• [Problem statement]:
Any picture must be dropped, but each line of the data should be duplicated exactly.

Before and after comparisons
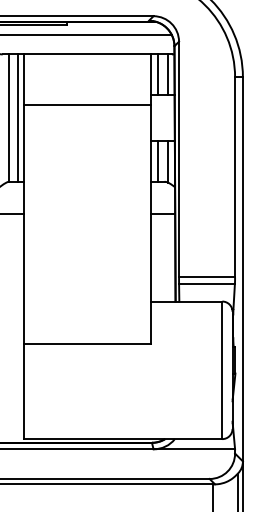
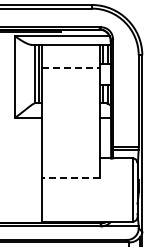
line: (88, 105) -> (71, 68), solid -> dashed
line: (86, 345) -> (70, 178), solid -> dashed

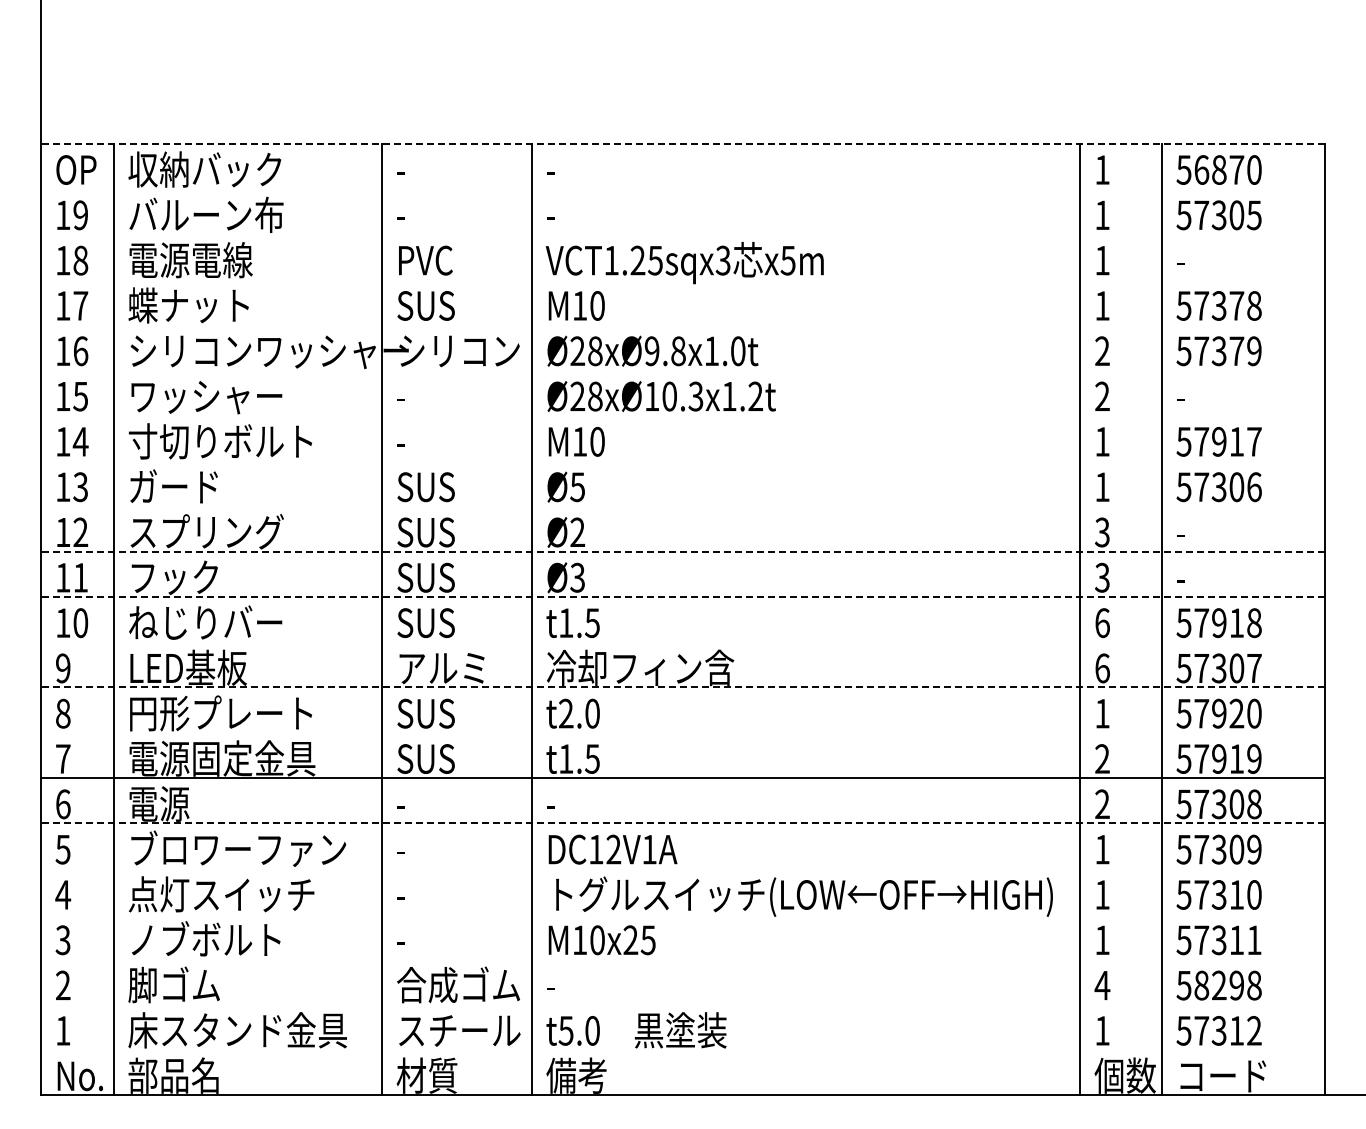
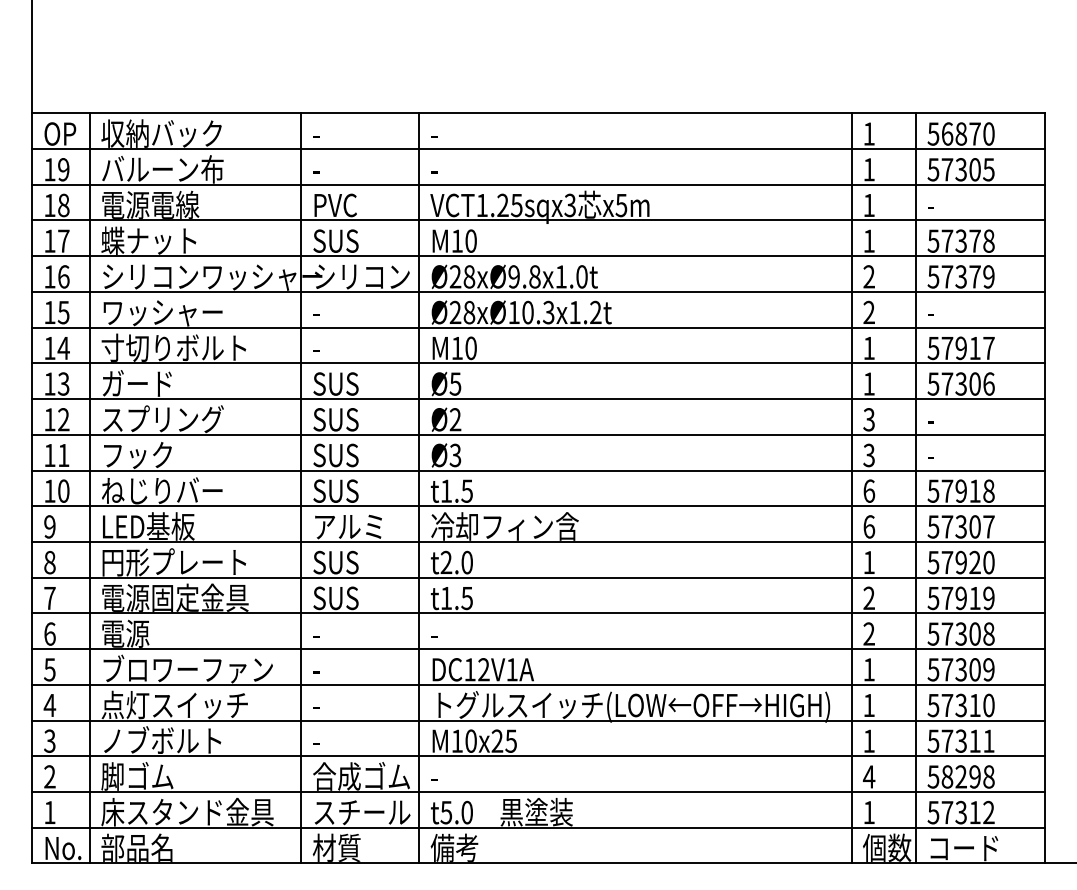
line: (682, 143) -> (538, 113), dashed -> solid
line: (682, 189) -> (538, 149), added
line: (682, 234) -> (538, 184), added
line: (682, 279) -> (538, 220), added
line: (682, 325) -> (538, 256), added
line: (682, 370) -> (538, 292), added
line: (682, 415) -> (538, 327), added
line: (682, 460) -> (538, 363), added
line: (682, 506) -> (538, 399), added
line: (682, 551) -> (538, 434), dashed -> solid
line: (682, 596) -> (538, 470), dashed -> solid
line: (682, 642) -> (538, 506), added
line: (682, 687) -> (538, 541), dashed -> solid
line: (682, 732) -> (538, 577), added
line: (682, 823) -> (538, 649), dashed -> solid
line: (682, 868) -> (538, 684), added
line: (682, 914) -> (538, 720), added
line: (682, 959) -> (538, 756), added
line: (682, 1004) -> (538, 791), added
line: (682, 1049) -> (538, 827), added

• [Exercise solution]:
line: (88, 105) -> (71, 68), solid -> dashed
line: (86, 345) -> (70, 178), solid -> dashed

line: (682, 143) -> (538, 113), dashed -> solid
line: (682, 189) -> (538, 149), added
line: (682, 234) -> (538, 184), added
line: (682, 279) -> (538, 220), added
line: (682, 325) -> (538, 256), added
line: (682, 370) -> (538, 292), added
line: (682, 415) -> (538, 327), added
line: (682, 460) -> (538, 363), added
line: (682, 506) -> (538, 399), added
line: (682, 551) -> (538, 434), dashed -> solid
line: (682, 596) -> (538, 470), dashed -> solid
line: (682, 642) -> (538, 506), added
line: (682, 687) -> (538, 541), dashed -> solid
line: (682, 732) -> (538, 577), added
line: (682, 823) -> (538, 649), dashed -> solid
line: (682, 868) -> (538, 684), added
line: (682, 914) -> (538, 720), added
line: (682, 959) -> (538, 756), added
line: (682, 1004) -> (538, 791), added
line: (682, 1049) -> (538, 827), added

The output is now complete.